-- SOURCE EXTRACT follows --
Be a role model for your children

Make sure your own financial behavior is responsible. If they see you spending money on things you don’t need instead of paying your bills, they may grow up thinking that’s an acceptable way to handle finances. 

If you use credit cards, make sure your kids also see you checking your credit card statements and paying your bills on time. Show your children that those little plastic cards aren’t magical sources of free money. Let them see how much interest you pay, too.

Help them practice decision-making

Let your children manage their own funds. When they get old enough, help them open and maintain a bank account. Whether they earn an allowance or income from a part-time job, help your kids make good decisions with their funds. 

A lesson about saving on taxes

As every grown-up knows, taxes can be complicated. But it’s never too early to teach your children an important lesson: it pays to take advantage of the tax benefits you have.

For example, with a reimbursement account, administered by PayFlex®*, you can set aside pretax dollars and pay yourself back through a Health Care Reimbursement Account or a Dependent Care Assistance Plan.

The Health Care Reimbursement Account (HCRA) allows you to reimburse yourself for health care costs your medical plan doesn’t cover, such as out-of-pocket costs for medications and copays. The Dependent Care Assistance Plan (DCAP) lets you set aside pretax dollars to reimburse yourself for eligible child (under age 13) and elder care expenses necessary for you and your spouse to work, including child care and nursery/preschool costs.

Talk to your kids about how these accounts help your family save money on taxes. And remember to enroll in an HCRA or DCAP during Annual Enrollment.

*Available in Mainland and Hawaii.

Give your kids the tools to succeed

Encourage your children to save, and guide them in setting up a personal budget. Teach them how to compare prices before buying a pair of sunglasses, a skateboard or something else they want. Show them how much an investment account can grow over time by reviewing your retirement account’s growth together. That way, they can see the importance of saving even a small amount as soon as they start working as adults.
-- SOURCE EXTRACT concluded --
▸ WHAT IS REQUIRED
In the piece on teaching children about money, what age must a child be under for care expenses to be eligible under the Dependent Care Assistance Plan?
-- INPUT DATA follows --
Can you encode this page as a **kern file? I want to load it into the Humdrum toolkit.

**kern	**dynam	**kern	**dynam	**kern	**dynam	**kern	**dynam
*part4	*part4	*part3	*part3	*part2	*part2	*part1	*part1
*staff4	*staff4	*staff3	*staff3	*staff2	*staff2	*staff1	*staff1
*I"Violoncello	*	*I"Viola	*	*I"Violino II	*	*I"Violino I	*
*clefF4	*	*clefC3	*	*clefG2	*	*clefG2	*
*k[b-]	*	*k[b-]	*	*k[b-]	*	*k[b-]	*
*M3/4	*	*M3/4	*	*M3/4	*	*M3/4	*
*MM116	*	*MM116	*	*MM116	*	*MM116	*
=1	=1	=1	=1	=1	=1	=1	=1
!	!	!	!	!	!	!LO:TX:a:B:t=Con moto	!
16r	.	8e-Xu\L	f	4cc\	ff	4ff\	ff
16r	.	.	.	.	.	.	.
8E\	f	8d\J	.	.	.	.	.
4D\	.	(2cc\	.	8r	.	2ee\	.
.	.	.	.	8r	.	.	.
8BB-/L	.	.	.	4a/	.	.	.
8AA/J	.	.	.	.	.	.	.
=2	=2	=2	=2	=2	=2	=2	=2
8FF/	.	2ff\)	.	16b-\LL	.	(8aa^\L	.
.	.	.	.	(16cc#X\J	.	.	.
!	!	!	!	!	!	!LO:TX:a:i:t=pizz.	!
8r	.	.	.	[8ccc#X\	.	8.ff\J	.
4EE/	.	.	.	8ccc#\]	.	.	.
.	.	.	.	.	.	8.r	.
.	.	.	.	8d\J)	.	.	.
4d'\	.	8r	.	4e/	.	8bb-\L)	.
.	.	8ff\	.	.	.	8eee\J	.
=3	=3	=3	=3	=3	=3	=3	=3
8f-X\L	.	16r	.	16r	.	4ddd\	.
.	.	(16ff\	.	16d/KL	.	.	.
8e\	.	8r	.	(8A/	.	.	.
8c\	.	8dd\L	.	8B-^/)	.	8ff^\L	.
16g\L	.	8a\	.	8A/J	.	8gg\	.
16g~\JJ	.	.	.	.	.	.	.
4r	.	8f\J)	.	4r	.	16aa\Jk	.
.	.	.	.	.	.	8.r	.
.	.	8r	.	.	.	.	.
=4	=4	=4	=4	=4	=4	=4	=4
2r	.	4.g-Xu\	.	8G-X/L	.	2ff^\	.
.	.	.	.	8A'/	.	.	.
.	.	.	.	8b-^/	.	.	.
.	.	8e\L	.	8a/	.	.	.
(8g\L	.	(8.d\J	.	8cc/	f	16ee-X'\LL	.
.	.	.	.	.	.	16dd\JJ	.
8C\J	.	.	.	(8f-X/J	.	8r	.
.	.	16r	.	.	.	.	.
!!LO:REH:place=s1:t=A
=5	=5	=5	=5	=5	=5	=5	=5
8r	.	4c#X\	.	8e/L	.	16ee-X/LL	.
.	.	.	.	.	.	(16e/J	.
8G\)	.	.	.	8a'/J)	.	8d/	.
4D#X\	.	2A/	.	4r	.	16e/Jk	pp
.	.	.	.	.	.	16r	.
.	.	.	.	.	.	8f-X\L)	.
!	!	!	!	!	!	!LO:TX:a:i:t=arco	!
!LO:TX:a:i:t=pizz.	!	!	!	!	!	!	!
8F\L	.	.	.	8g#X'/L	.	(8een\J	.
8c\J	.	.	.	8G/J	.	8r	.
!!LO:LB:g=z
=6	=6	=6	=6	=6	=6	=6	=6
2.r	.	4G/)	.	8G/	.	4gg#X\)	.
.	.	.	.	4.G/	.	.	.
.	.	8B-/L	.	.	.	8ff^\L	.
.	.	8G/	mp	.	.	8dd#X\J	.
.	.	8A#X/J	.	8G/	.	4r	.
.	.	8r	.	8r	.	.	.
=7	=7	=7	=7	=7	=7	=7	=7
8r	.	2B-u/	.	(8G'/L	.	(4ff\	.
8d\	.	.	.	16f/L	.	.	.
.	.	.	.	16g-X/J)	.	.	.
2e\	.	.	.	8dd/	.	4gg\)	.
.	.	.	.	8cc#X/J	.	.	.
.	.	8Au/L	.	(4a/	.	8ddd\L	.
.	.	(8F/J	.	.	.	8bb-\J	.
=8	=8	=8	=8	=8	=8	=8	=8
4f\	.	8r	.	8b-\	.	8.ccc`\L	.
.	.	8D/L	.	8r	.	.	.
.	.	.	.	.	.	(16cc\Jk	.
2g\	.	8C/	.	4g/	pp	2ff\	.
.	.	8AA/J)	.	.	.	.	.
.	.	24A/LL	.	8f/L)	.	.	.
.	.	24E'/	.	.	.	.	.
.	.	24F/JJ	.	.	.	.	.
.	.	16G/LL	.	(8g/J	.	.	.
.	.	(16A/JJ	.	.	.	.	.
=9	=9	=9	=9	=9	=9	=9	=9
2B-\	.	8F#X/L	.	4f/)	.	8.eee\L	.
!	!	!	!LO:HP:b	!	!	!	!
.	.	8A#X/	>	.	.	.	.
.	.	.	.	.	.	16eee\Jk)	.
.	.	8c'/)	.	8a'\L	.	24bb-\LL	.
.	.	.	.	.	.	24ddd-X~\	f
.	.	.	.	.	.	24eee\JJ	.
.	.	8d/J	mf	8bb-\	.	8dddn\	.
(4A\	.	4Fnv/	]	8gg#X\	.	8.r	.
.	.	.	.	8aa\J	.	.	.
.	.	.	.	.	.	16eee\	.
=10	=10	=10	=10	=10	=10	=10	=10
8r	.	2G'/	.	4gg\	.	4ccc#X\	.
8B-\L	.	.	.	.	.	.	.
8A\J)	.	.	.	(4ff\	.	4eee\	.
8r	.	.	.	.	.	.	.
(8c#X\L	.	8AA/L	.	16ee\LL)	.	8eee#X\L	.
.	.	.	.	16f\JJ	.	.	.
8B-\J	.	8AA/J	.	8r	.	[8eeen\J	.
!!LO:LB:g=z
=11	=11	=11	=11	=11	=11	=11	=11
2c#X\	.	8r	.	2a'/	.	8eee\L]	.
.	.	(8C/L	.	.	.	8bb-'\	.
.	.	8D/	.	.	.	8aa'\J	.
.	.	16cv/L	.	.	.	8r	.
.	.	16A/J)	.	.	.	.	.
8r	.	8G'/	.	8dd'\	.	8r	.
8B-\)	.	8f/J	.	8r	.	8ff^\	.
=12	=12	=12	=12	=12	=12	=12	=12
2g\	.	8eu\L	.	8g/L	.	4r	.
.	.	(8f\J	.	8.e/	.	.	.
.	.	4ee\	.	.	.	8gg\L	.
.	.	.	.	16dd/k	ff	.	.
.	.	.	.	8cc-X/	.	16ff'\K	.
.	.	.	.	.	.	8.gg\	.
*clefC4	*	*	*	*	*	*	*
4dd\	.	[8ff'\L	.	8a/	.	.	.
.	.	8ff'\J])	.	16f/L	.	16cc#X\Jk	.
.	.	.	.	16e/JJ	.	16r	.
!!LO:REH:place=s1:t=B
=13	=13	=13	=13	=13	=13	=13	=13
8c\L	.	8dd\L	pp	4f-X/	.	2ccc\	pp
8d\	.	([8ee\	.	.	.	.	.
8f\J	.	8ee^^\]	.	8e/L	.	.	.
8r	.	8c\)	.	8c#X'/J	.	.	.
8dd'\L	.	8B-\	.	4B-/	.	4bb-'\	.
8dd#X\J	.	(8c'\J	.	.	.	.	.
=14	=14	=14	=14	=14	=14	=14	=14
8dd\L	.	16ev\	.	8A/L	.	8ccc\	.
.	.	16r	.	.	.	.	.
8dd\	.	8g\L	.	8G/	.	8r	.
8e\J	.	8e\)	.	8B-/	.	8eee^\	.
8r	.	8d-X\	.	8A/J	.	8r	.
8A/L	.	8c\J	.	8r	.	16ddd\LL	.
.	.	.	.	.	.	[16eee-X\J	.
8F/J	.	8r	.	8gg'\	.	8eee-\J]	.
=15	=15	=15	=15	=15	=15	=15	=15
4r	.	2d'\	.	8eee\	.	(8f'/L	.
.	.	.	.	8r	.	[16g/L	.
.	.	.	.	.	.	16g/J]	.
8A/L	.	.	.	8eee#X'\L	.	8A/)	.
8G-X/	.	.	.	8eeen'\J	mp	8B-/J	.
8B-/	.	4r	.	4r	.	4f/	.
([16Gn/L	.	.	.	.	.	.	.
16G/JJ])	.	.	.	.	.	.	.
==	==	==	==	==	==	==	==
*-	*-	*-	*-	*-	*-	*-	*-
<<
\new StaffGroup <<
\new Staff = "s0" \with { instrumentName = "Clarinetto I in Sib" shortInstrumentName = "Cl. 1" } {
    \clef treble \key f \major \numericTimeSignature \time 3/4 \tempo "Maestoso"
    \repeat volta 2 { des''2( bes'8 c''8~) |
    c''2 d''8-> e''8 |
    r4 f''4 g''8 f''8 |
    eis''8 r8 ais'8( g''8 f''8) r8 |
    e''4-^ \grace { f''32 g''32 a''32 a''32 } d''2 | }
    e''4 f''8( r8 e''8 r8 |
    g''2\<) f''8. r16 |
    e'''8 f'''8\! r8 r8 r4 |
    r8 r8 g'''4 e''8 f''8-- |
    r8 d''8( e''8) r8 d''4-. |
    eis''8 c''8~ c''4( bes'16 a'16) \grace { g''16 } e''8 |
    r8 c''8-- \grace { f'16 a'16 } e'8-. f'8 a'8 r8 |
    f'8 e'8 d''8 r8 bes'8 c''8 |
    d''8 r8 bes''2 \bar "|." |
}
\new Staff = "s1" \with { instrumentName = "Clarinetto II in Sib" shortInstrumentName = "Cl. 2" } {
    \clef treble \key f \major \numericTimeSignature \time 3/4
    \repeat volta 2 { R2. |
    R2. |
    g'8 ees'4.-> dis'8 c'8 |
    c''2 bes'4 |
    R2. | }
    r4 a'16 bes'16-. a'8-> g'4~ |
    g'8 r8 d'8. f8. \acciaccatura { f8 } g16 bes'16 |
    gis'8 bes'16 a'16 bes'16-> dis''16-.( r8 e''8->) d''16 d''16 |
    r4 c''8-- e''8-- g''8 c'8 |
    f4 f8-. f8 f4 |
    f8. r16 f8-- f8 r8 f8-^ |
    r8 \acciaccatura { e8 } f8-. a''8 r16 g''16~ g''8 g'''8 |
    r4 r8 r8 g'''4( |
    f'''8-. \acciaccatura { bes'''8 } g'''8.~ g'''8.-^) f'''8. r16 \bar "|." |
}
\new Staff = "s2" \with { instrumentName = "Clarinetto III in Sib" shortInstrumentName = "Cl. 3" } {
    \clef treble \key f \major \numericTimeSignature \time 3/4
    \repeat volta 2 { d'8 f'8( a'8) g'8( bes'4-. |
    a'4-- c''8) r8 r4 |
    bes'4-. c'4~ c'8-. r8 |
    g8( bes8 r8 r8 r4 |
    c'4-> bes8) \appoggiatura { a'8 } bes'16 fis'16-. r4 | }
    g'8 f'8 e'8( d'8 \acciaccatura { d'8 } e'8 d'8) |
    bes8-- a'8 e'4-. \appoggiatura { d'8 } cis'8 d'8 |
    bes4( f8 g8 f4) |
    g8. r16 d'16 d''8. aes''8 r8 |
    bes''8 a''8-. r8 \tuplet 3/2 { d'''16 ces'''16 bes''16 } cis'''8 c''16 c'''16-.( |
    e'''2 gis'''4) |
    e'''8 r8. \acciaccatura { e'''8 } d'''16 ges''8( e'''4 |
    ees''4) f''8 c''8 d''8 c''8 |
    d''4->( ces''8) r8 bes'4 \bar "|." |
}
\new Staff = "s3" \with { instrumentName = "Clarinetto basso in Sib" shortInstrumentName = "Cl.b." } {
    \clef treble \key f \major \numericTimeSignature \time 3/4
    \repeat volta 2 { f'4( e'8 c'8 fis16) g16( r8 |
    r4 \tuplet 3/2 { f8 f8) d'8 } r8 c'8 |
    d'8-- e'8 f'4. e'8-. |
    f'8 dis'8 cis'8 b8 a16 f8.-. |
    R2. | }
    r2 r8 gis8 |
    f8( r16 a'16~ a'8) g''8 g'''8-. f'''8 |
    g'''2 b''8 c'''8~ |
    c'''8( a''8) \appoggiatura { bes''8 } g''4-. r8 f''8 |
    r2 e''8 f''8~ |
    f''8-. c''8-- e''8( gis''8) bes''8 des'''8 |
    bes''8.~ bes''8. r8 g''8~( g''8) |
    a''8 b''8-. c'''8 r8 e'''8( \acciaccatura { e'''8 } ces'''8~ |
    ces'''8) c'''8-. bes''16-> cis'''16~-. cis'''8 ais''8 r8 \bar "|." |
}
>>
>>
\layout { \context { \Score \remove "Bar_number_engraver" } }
-- INPUT DATA concluded --
▸ TASK RESULT
Under age 13.